= Dr Foster Intelligence =

UK healthcare information organisation

Dr Foster Intelligence is a provider of healthcare information in the United Kingdom, monitoring the performance of the National Health Service and providing information to the public. It was launched in February 2006 and is owned by Telstra. Dr Foster aims to improve the quality and efficiency of health and social care. It monitors the performance of the National Health Service and provides information to the public. In 2010, the Dr Foster 2010 Hospital Guide was launched in The Observer newspaper and on the BBC.

==History==
===Formation===
In 2006, the UK Department of Health (DoH) paid £12m for a stake in Dr Foster Intelligence, a new joint venture with Dr Foster LLP. The following year, a House of Commons committee raised serious concerns about the legality of the acquisition, describing it as a "hole and corner deal".

The main people at the time were Tim Kelsey (Chair) and Jake Arnold-Forster (CEO). A 'gag deal' was negotiated in connection with whistle-blower Denise Lievesley's departure from the NHS Information Centre.

According to The Guardian, Lievesley "protested ... when a contract ... was awarded to Dr Foster without (in her view) proper procurement procedures. She was eased out of her job, with a gagging clause preventing her from telling her side of the story."

=== Criticism of Dr Foster acquisition ===
In February 2007, the UK's National Audit Office published a report raising serious concerns about the joint venture. The National Audit Office was prompted to investigate following concerns raised about the legality of the joint venture, including a letter from an anonymous whistleblower. The report concluded that the DoH failed to go through proper procedures and could not show value for money from the acquisition.

The House of Commons Public Accounts Committee also released a highly critical report on the deal in June 2007. The Committee noted concerns that Dr Foster’s operation had been valued at between £10m and £15m, yet the DoH paid £12m for a 50% share of the joint venture company, Dr Foster Intelligence.

Committee chair Edward Leigh criticized the Department of Health for its lack of transparency, stating that by pursuing its deal with Dr Foster LLP, the department failed in its duty to be open to Parliament and the taxpayer. He added that Treasury guidance on joint ventures between public and private sectors was ignored – instead the deal was "handed to Dr Foster on a plate".

===Sale to Telstra===
In March 2015, Dr Foster Intelligence was sold to Australian communications company Telstra Corporation for between £10m and £20m.

In December 2025, Telstra Health UK announced the sale of Dr Foster, its UK-based healthcare analytics and benchmarking business, to Dorson Transform Ltd, led by former UK Health Secretary Stephen Dorrell. The transaction was described as creating new opportunities for data-driven improvements in National Health Service (NHS) care and building on Dr Foster’s legacy in mortality surveillance and clinical performance benchmarking.

== Dr Foster Hospital Guide ==
In January 2001, Dr Foster published its first Hospital Guide in the Sunday Times; it included mortality data using the Hospital Standardised Mortality Ratio (HSMR) for every hospital. This was the first time that such a comparative measure of quality had been published for a national health economy anywhere in the world and it revealed widespread variation in adjusted death rates between English hospitals.

The methodology was developed by Brian Jarman, director of the Dr Foster Unit at Imperial College, London. It prompted widespread media interest and stimulated a national debate over quality in healthcare.
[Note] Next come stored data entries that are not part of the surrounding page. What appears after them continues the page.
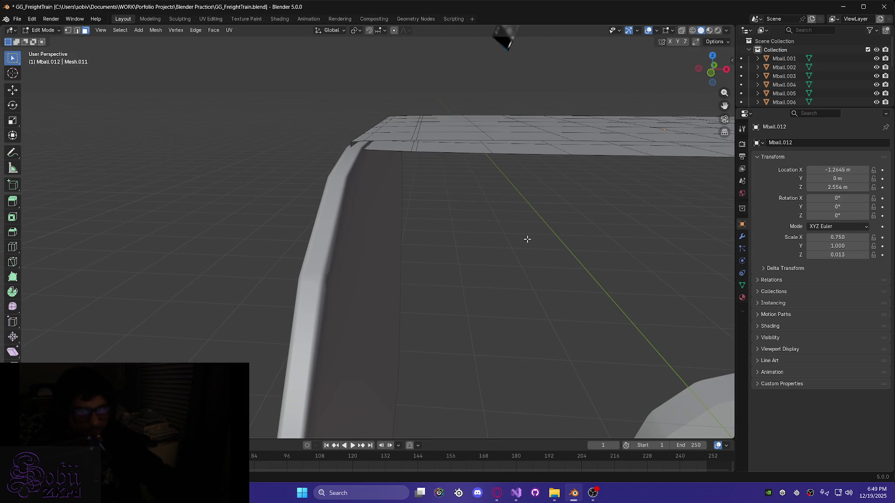
Return to Object Mode and raise the roof plate along Z to 2.5749 m
{"action": "key", "text": "Tab"}
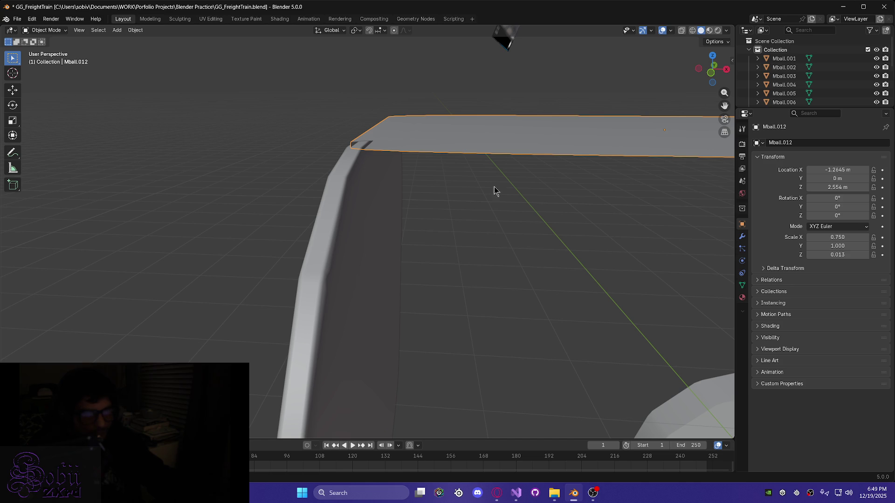
{"action": "key", "text": "g"}
{"action": "key", "text": "z"}
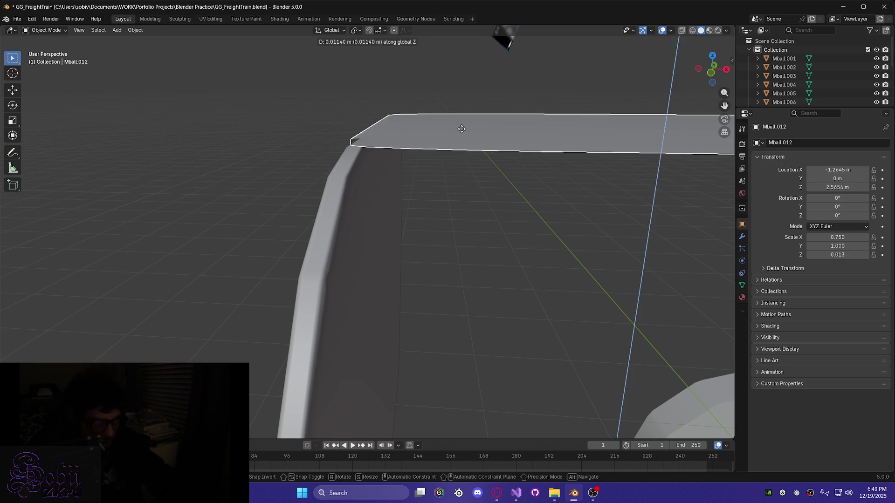
{"action": "left_click", "coordinate": [459, 182]}
{"action": "mouse_move", "coordinate": [460, 182]}
{"action": "middle_mouse_down"}
{"action": "mouse_move", "coordinate": [469, 164]}
{"action": "mouse_move", "coordinate": [471, 183]}
{"action": "mouse_move", "coordinate": [424, 172]}
{"action": "mouse_move", "coordinate": [494, 182]}
{"action": "middle_mouse_up"}
In Edit Mode, select the plate's front-edge loop and grow it along the side and right end
{"action": "key", "text": "Tab"}
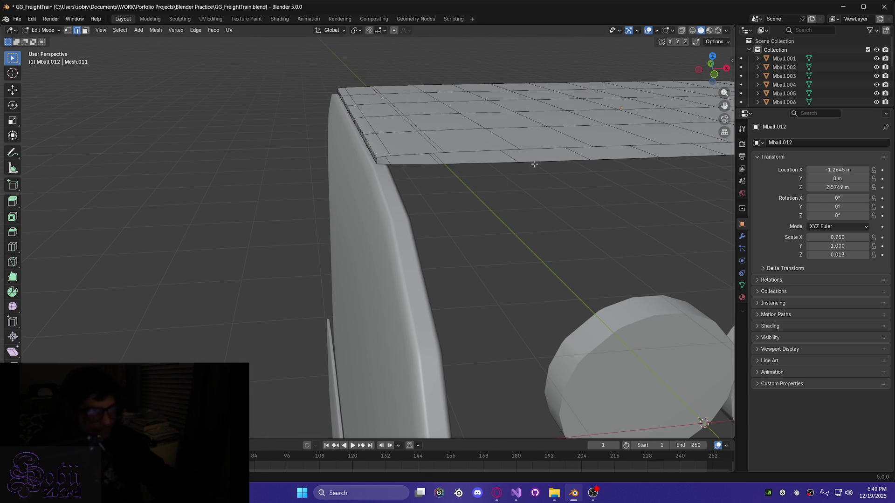
{"action": "left_click", "coordinate": [522, 150], "text": "alt"}
{"action": "key", "text": "ctrl+KP_Add"}
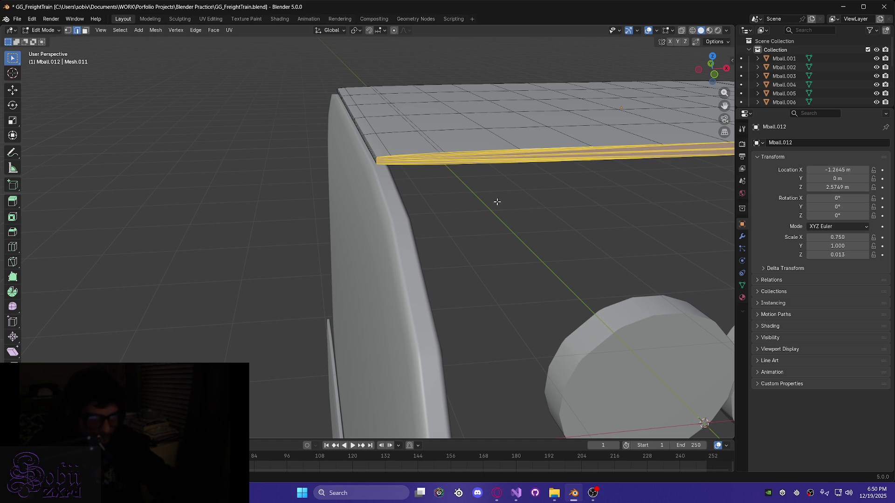
{"action": "middle_click_drag", "start_coordinate": [502, 196], "coordinate": [511, 202]}
{"action": "mouse_move", "coordinate": [595, 218]}
{"action": "middle_mouse_down"}
{"action": "mouse_move", "coordinate": [313, 201]}
{"action": "mouse_move", "coordinate": [504, 252]}
{"action": "mouse_move", "coordinate": [471, 248]}
{"action": "mouse_move", "coordinate": [482, 212]}
{"action": "mouse_move", "coordinate": [518, 214]}
{"action": "mouse_move", "coordinate": [513, 204]}
{"action": "mouse_move", "coordinate": [576, 196]}
{"action": "mouse_move", "coordinate": [207, 273]}
{"action": "mouse_move", "coordinate": [463, 256]}
{"action": "mouse_move", "coordinate": [477, 279]}
{"action": "mouse_move", "coordinate": [504, 268]}
{"action": "middle_mouse_up"}
{"action": "scroll", "coordinate": [503, 253], "scroll_direction": "down", "scroll_amount": 5}
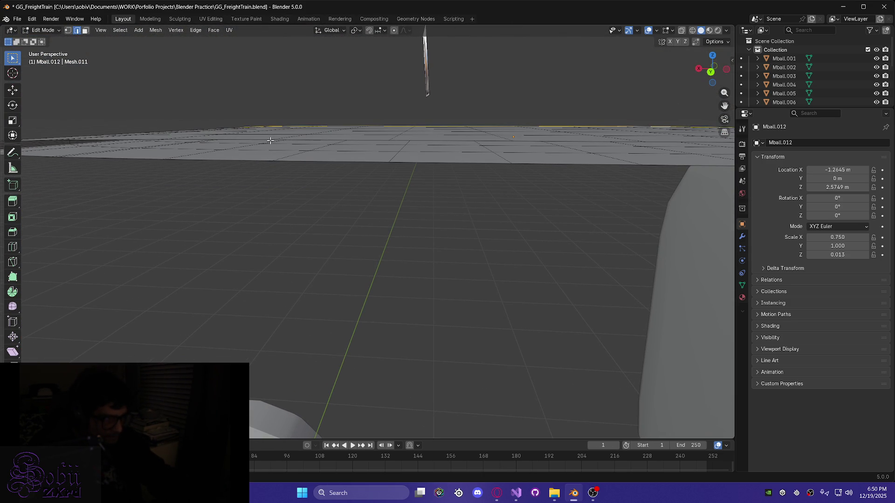
{"action": "middle_click_drag", "start_coordinate": [280, 194], "coordinate": [339, 211]}
{"action": "mouse_move", "coordinate": [539, 321]}
{"action": "middle_mouse_down"}
{"action": "mouse_move", "coordinate": [475, 387]}
{"action": "mouse_move", "coordinate": [513, 317]}
{"action": "middle_mouse_up"}
{"action": "mouse_move", "coordinate": [329, 274]}
{"action": "middle_mouse_down"}
{"action": "mouse_move", "coordinate": [422, 300]}
{"action": "mouse_move", "coordinate": [466, 293]}
{"action": "middle_mouse_up"}
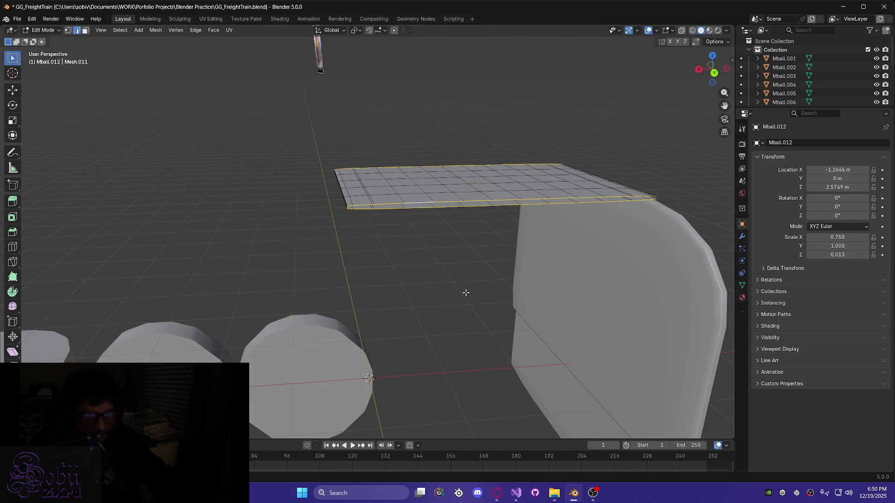
{"action": "key", "text": "ctrl+KP_Add"}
The Dr Foster Hospital Guide is now published on an annual basis, and remains an important independent publication on quality in NHS hospitals. Its latest edition was published in November 2012 and it identified a number of underperforming hospitals in England and a higher risk of avoidable mortality at the weekends.

== Dr Foster Unit at Imperial College London ==
The Dr Foster Unit at Imperial College London was established in 2000 within the Division of Epidemiology, Public Health and Primary Care, part of the Faculty of Medicine at Imperial College London. The unit is funded through a grant from Dr Foster Intelligence and also receives funding from the Centre for Patient Safety and Service Quality (CPSSQ) and Centre for Infection Prevention and Management.

The Unit is now in its tenth year and is headed by Professor Sir Brian Jarman, Emeritus Professor of Primary Care, with Professor Paul Aylin, Professor in Epidemiology and consultant in Public Health, as Assistant Director.

== Code of conduct ==
Dr Foster works to a code of conduct that prohibits political bias. This is monitored by an independent ethics committee previously chaired by Professor Alan Maynard from The University of York. In the event of a complaint, the committee reviews the work and adjudicates as to whether this should be upheld. The Ethics Committee also acts as a forum for people to come together to learn about health policy developments. It hosted speakers including Andrew Lansley and Bruce Keogh, as well as running a series of debates and dinners that explore relevant health topics.